Bill Com Holdings Inc (BILL)

Interest coverage

Jun 30, 2025 Mar 31, 2025 Dec 31, 2024 Sep 30, 2024 Jun 30, 2024 Mar 31, 2024 Dec 31, 2023 Sep 30, 2023 Jun 30, 2023 Mar 31, 2023 Dec 31, 2022 Sep 30, 2022 Jun 30, 2022 Mar 31, 2022 Dec 31, 2021 Sep 30, 2021 Jun 30, 2021 Mar 31, 2021 Dec 31, 2020 Sep 30, 2020
Earnings before interest and tax (EBIT) (ttm) US$ in thousands 44,612 60,232 102,640 30,432 -7,137 -30,222 -93,542 -172,003 -237,096 -309,916 -370,873 -336,991 -327,095 -313,574 -241,986 -177,576 -111,934 -51,566 -44,088 -37,494
Interest expense (ttm) US$ in thousands 18,564 19,158 19,091 19,232 19,182 18,827 18,283 17,092 15,203 13,238 11,507 10,439 9,418 19,096 28,522 29,956 28,158 15,877 4,012 105
Interest coverage 2.40 3.14 5.38 1.58 -0.37 -1.61 -5.12 -10.06 -15.60 -23.41 -32.23 -32.28 -34.73 -16.42 -8.48 -5.93 -3.98 -3.25 -10.99 -357.09

June 30, 2025 calculation

Interest coverage = EBIT (ttm) ÷ Interest expense (ttm)
= $44,612K ÷ $18,564K
= 2.40

The interest coverage ratio of Bill Com Holdings Inc exhibits a significant negative trend over the analyzed period, indicating persistent difficulties in meeting interest obligations through operating earnings. Starting from September 30, 2020, the ratio was notably negative at -357.09, reflecting substantial challenges in covering interest expenses, likely due to negative earnings or extraordinary losses.
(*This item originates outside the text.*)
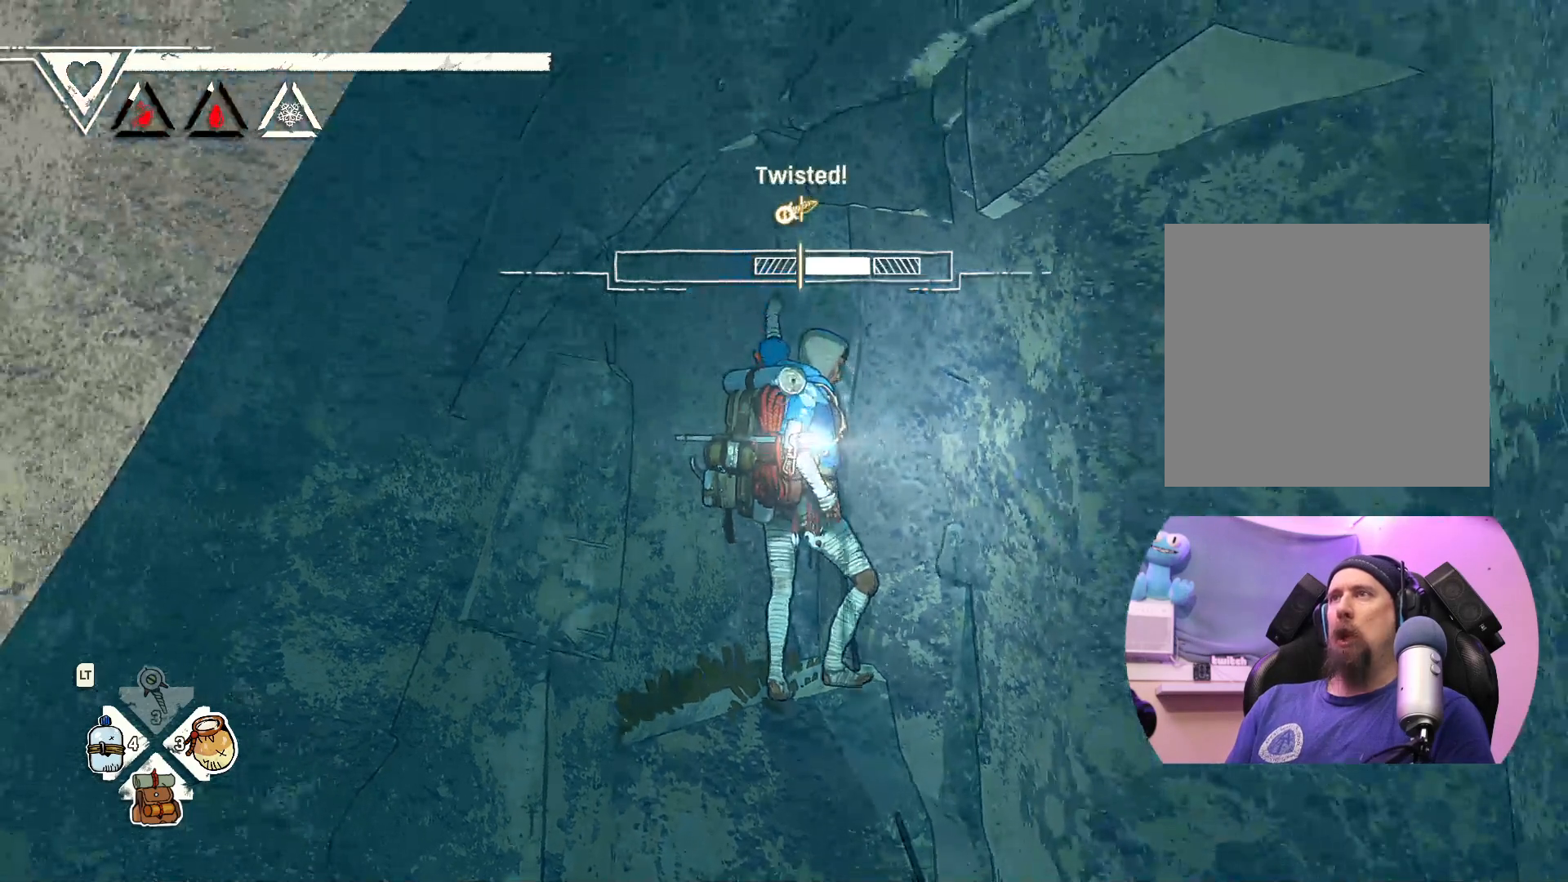
{"buttons": [], "left_stick": "center", "right_stick": "center", "events": []}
Although there is some fluctuation over subsequent quarters—such as the ratio improving marginally to -10.99 by December 31, 2020, and then fluctuating within a wide negative range—the overall trend remains adverse through 2021 and 2022, with ratios reaching as low as -34.73 in June 2022.
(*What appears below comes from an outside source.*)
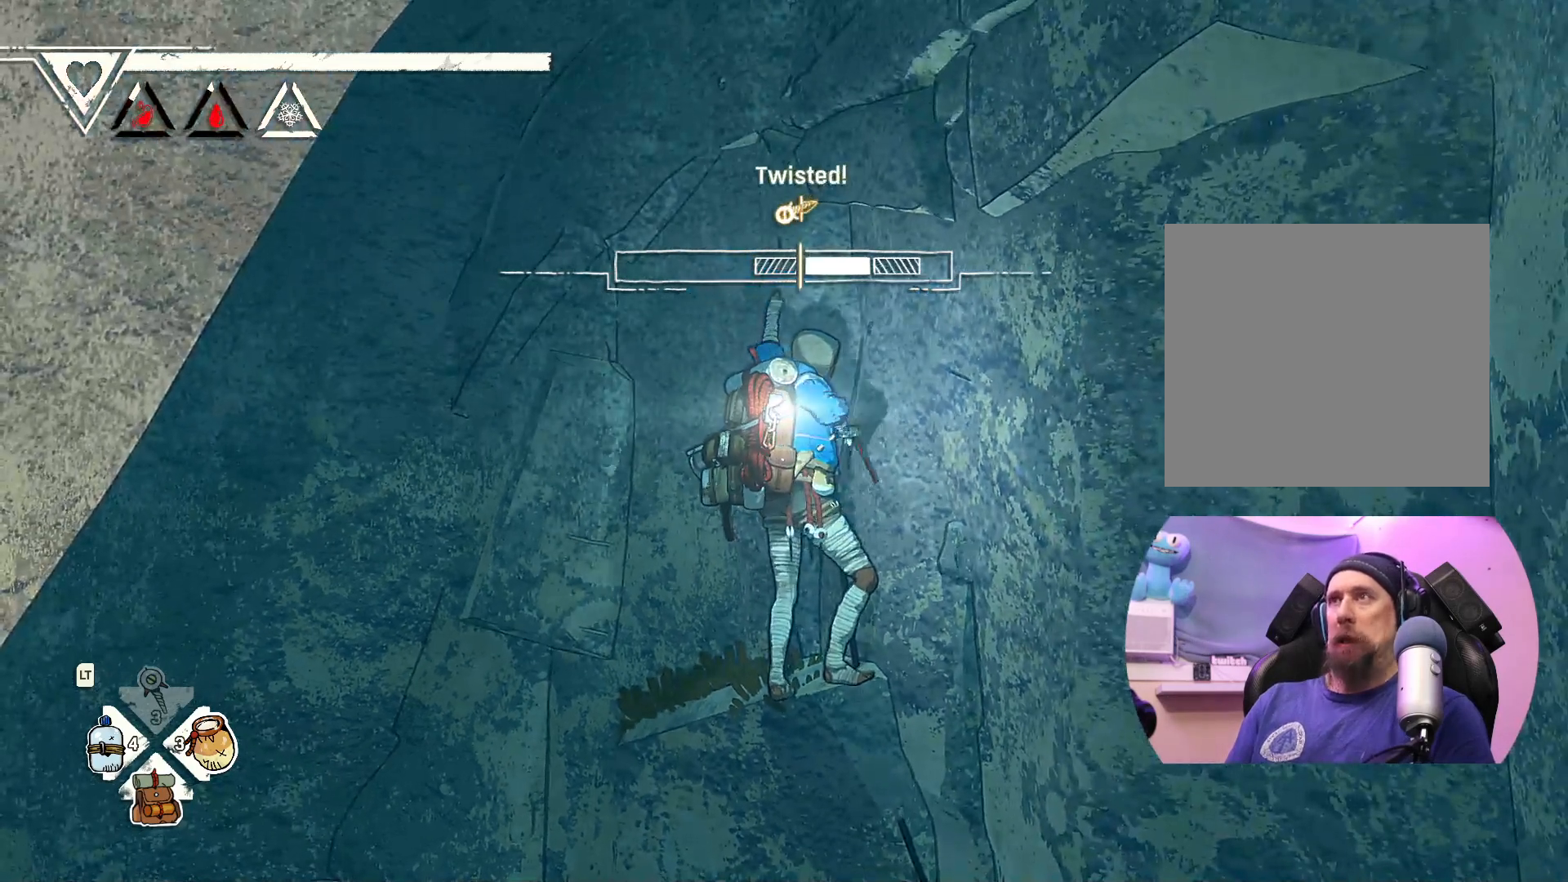
{"buttons": [], "left_stick": "center", "right_stick": "center", "events": []}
Throughout this period, the consistently negative interest coverage ratios suggest that operating profits considerably lag behind interest expenses, indicating weak earning capacity and potential liquidity pressures. The ratio improvements are marginal and do not signify a meaningful recovery until late 2023 and early 2024, when the ratio moves toward break-even levels and positive territory. Specifically, by September 30, 2024, the interest coverage ratio transitions to positive at 1.58, and it further improves to 5.38 by December 31, 2024. This positive shift indicates a significant turn to profitability or cost restructuring efforts that better support debt service.
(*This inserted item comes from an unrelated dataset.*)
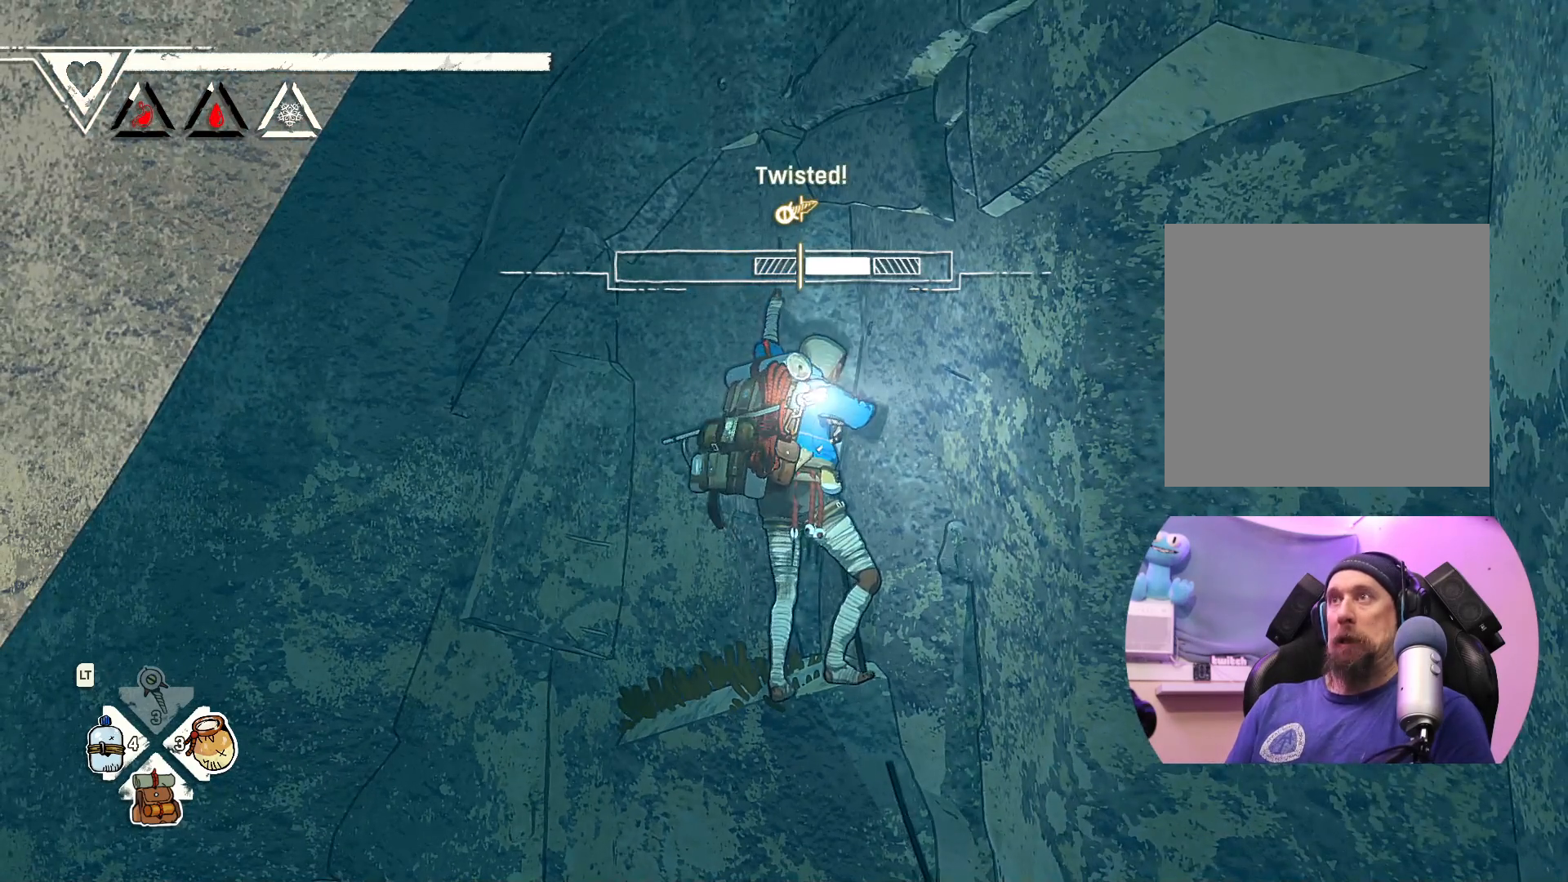
{"buttons": [], "left_stick": "center", "right_stick": "center", "events": []}
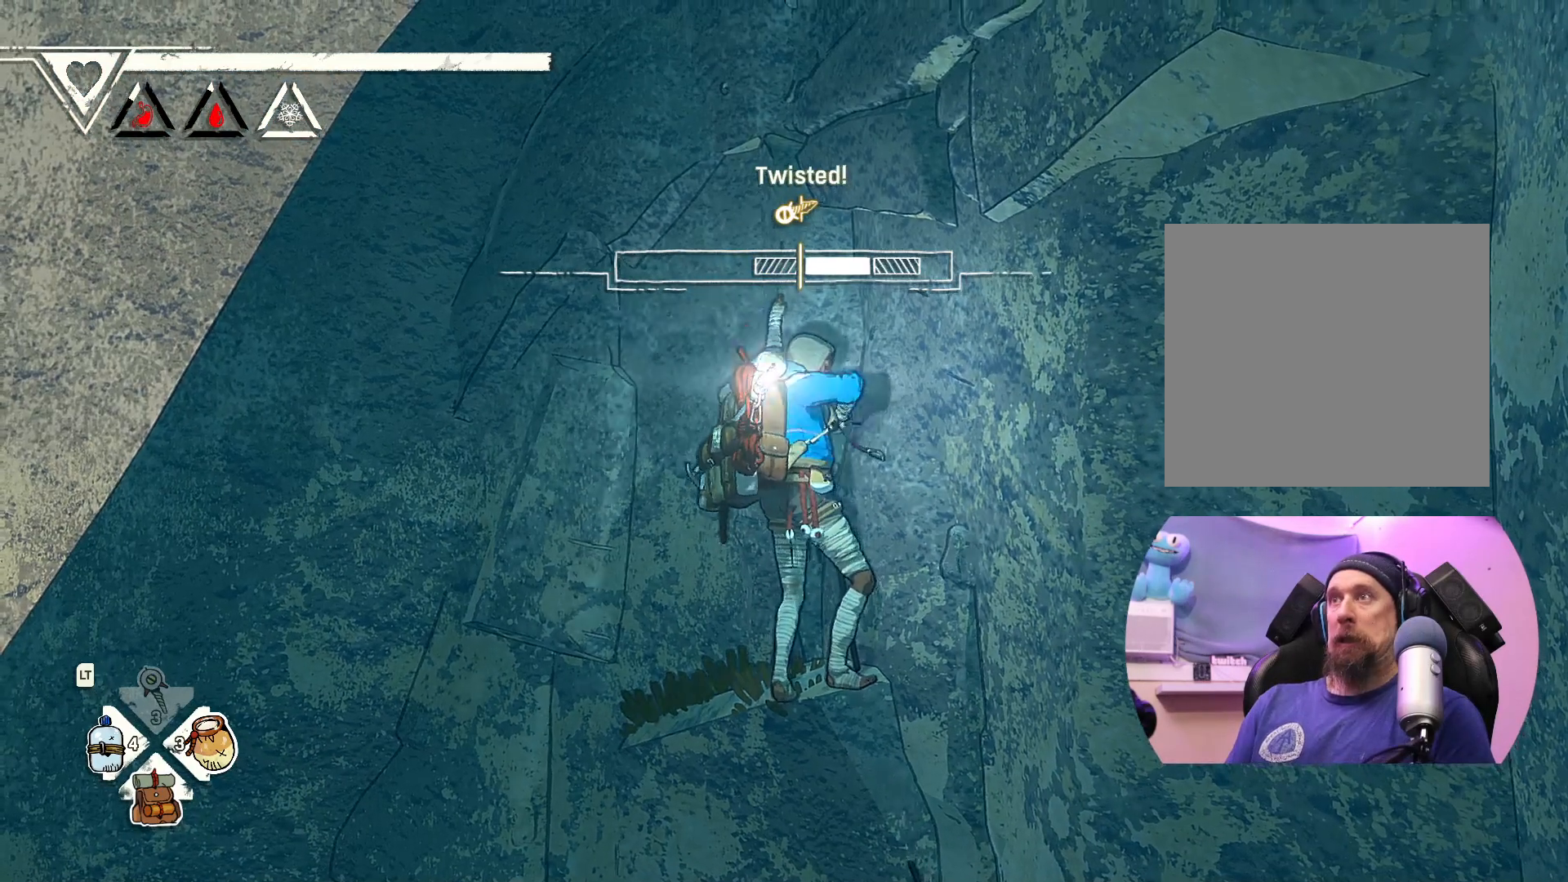
{"buttons": [], "left_stick": "center", "right_stick": "center", "events": []}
In the subsequent quarters, the ratios remain positive, albeit at a decreasing level, with values of 3.14, 2.40, and further down to 1.58 by September 2024. These figures suggest that the company's operating earnings are increasingly sufficient to cover interest expenses, reducing financial risk. Overall, the trend from severe negative ratios to positive coverage signifies a substantial improvement in the company’s ability to meet its interest obligations, though the earlier periods denote a period of substantial financial distress with heavy reliance on external financing or restructuring efforts for recovery.